**THE TASK:** Print the whole listing, unchanged.

**DATA PROVIDED:**
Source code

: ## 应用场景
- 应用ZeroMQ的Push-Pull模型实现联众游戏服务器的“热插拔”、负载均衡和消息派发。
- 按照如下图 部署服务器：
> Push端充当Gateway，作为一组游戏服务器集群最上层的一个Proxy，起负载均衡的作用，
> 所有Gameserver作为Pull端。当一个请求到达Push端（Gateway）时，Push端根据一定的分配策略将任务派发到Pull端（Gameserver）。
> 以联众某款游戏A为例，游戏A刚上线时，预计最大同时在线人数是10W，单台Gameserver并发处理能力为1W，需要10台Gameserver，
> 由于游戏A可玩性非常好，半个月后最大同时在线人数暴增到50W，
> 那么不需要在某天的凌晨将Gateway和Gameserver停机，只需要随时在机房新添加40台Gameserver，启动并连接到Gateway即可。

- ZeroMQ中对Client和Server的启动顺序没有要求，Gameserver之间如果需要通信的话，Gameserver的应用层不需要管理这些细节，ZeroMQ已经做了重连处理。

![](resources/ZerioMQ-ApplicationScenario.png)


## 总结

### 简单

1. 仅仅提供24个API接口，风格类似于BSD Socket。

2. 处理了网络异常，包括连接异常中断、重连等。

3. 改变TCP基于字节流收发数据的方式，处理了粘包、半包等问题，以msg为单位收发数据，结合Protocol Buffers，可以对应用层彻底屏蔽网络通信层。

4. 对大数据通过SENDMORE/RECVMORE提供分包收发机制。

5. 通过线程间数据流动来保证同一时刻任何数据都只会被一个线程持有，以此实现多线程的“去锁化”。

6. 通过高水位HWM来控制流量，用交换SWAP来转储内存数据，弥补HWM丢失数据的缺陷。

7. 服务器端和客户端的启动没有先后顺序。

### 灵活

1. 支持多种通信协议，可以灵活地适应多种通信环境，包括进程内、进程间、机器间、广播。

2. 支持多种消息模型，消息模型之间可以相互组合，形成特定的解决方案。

**RESPONSE TO THIS EXERCISE:**
Source code

: ## 应用场景
- 应用ZeroMQ的Push-Pull模型实现联众游戏服务器的“热插拔”、负载均衡和消息派发。
- 按照如下图 部署服务器：
> Push端充当Gateway，作为一组游戏服务器集群最上层的一个Proxy，起负载均衡的作用，
> 所有Gameserver作为Pull端。当一个请求到达Push端（Gateway）时，Push端根据一定的分配策略将任务派发到Pull端（Gameserver）。
> 以联众某款游戏A为例，游戏A刚上线时，预计最大同时在线人数是10W，单台Gameserver并发处理能力为1W，需要10台Gameserver，
> 由于游戏A可玩性非常好，半个月后最大同时在线人数暴增到50W，
> 那么不需要在某天的凌晨将Gateway和Gameserver停机，只需要随时在机房新添加40台Gameserver，启动并连接到Gateway即可。

- ZeroMQ中对Client和Server的启动顺序没有要求，Gameserver之间如果需要通信的话，Gameserver的应用层不需要管理这些细节，ZeroMQ已经做了重连处理。

![](resources/ZerioMQ-ApplicationScenario.png)


## 总结

### 简单

1. 仅仅提供24个API接口，风格类似于BSD Socket。

2. 处理了网络异常，包括连接异常中断、重连等。

3. 改变TCP基于字节流收发数据的方式，处理了粘包、半包等问题，以msg为单位收发数据，结合Protocol Buffers，可以对应用层彻底屏蔽网络通信层。

4. 对大数据通过SENDMORE/RECVMORE提供分包收发机制。

5. 通过线程间数据流动来保证同一时刻任何数据都只会被一个线程持有，以此实现多线程的“去锁化”。

6. 通过高水位HWM来控制流量，用交换SWAP来转储内存数据，弥补HWM丢失数据的缺陷。

7. 服务器端和客户端的启动没有先后顺序。

### 灵活

1. 支持多种通信协议，可以灵活地适应多种通信环境，包括进程内、进程间、机器间、广播。

2. 支持多种消息模型，消息模型之间可以相互组合，形成特定的解决方案。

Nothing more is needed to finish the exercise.